LO SORPRENDENTE de Sissy Hankshaw fue que al crecer no se convirtió en un desastre neurótico. Si se es muchachita de un suburbio de bajos ingresos en Richmond, Virginia, como lo era Sissy, los otros chicos se ríen de tus manos, y tus propios hermanos te llaman por el mote del barrio («Pulgarcita») y tu propio papá a veces hace chistes diciendo que eres «todo pulgares», o te endureces o te derrumbas. No te limitas a recubrir con piel de rinoceronte tu linda epidermis, pues eso neutralizaría tanto el placer como el dolor, y no permites que tu ser apeste dentro de una cascara; lo que haces es envolverte en la dureza de los sueños.
Es tu única preocupación. Cuando los demás muchachos juegan, tú te vas sola a un bosque cercano. No hay coches en los bosques, claro, pero no importa. Los hay en tus sueños.
Haces autoestop. Con timidez al principio, sin mover apenas el puño, inclinándolo casi imperceptiblemente en dirección a tu destino imaginario. Corre una ardilla por la rama de un árbol. Haces autoestop a la ardilla. Pasa volando un grajo. Le indicas que baje. No eres entonces la famosa Sissy, sino sólo una tímida niña sureña en el linde de un bosquecillo, observando cómo se mueve hacia delante tu pulgar, estudiando cómo se comportan los pulgares a distintas velocidades y ángulos de giro. Haces señas a abejas, serpientes, nubes, flores.
En la escuela, aprendes que es el pulgar lo que diferencia a los seres humanos de los primates inferiores. El pulgar es un triunfo de la evolución. Por sus pulgares puede el hombre utilizar herramientas. Por poder utilizar herramientas puede ampliar sus sentidos, controlar su medio y crecer en poder y perfección. ¡El pulgar es piedra angular de la civilización! Tú eres una niña ignorante. Crees que la civilización es algo bueno.
Por sus pulgares puede el hombre utilizar herramientas, etc., etc. Pero tú no puedes utilizar herramientas. No bien. Tus pulgares son demasiado inmensos. Los pulgares separan a los humanos de los demás primates. Tus pulgares te separan a ti de los demás humanos. Y empiezas a sentir una presencia alrededor de tus pulgares. Te preguntas si no habrá allí algo mágico.
La primera vez… Nunca lo olvidarás. Es una mañana gélida; llena la nieve fina las grietas del viento. No tienes ánimos para caminar las cinco manzanas que te separan de la escuela. Por encima del hombro ves (¡oh, apenas puedes hablar de ello ahora!) una ranchera Pontiac que se acerca a moderada velocidad. Cuánto sufrimiento te producen esas falsas arrancadas antes de que tu mano tome impulso. La vesícula amenaza con desbordarse. El giro de tu flaco brazo parece durar un minuto. Y aun así el coche pasa de largo. Pero no: ¡Luces de freno! El Pontiac patina levemente sobre la nieve. Corres, sudando realmente, hasta él. Atisbas el interior. Tu rostro, bajo el gorro con orejeras, es como un tomate. Pero el conductor hace señas para que entres…

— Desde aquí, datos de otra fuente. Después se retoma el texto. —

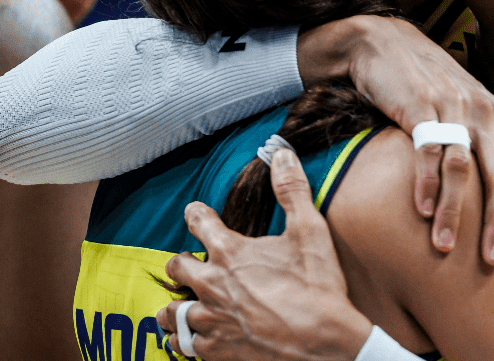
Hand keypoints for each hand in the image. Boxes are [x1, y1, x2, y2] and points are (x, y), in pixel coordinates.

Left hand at [156, 149, 371, 360]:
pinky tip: (187, 339)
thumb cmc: (317, 287)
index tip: (194, 212)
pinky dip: (182, 341)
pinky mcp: (215, 350)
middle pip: (176, 267)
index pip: (199, 222)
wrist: (322, 343)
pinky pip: (184, 345)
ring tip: (175, 306)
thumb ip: (292, 190)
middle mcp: (211, 284)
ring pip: (172, 312)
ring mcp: (211, 319)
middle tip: (186, 262)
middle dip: (179, 262)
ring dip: (173, 306)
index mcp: (230, 251)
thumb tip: (282, 153)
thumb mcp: (310, 231)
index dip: (196, 214)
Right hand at [297, 15, 493, 263]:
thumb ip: (487, 146)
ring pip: (462, 170)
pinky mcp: (420, 106)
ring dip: (454, 212)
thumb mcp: (469, 111)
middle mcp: (484, 116)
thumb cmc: (430, 85)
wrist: (387, 43)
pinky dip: (424, 183)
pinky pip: (427, 151)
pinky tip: (420, 211)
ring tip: (446, 247)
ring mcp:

A partir de entonces, no volverás a pie a la escuela. Ni siquiera con buen tiempo. Vas en autoestop al cine los sábados por la tarde (tu primer encuentro con vaqueras); vas en autoestop al centro de Richmond sólo por practicar. Te asombra la precisión natural, instintiva casi, con que tus pulgares surcan el aire. Te maravilla la gracia de los gordos apéndices. En tu treceavo verano, recorres en autoestop casi 150 kms.: hasta las playas de Virginia, para ver el océano.
Por alguna razón, buscas «pulgar» en el diccionario. Dice: «el dedo corto y grueso, primero o más preaxial de la mano humana, que se diferencia de los demás dedos por tener dos falanges y mayor libertad de movimiento».
Eso te gusta: Mayor libertad de movimiento.